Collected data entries
····················

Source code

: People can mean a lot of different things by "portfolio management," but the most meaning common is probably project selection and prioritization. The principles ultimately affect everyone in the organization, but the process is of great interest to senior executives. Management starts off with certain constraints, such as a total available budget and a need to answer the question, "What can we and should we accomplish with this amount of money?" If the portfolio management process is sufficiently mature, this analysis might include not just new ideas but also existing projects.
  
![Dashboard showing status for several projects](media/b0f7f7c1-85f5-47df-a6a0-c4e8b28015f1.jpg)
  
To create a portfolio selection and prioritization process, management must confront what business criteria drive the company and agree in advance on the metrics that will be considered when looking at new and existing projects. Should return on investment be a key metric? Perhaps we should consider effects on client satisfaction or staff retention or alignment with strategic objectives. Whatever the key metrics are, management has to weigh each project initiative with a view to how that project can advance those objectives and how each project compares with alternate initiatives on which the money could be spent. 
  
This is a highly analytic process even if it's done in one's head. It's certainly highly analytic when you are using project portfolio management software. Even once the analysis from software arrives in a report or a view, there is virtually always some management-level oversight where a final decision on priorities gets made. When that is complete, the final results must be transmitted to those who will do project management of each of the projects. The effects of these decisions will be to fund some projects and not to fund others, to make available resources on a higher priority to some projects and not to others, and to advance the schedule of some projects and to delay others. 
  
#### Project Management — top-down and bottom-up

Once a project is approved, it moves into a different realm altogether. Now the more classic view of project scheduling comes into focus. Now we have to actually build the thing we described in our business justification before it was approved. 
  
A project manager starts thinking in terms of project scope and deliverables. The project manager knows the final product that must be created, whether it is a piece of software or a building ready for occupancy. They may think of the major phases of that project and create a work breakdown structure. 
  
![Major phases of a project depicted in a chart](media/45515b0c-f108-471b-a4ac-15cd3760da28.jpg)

····················

» **WORK TASK**: Using the entries, count the lines that hold the string "create"; nothing but the number is needed.

» **WRITTEN REPLY**: 2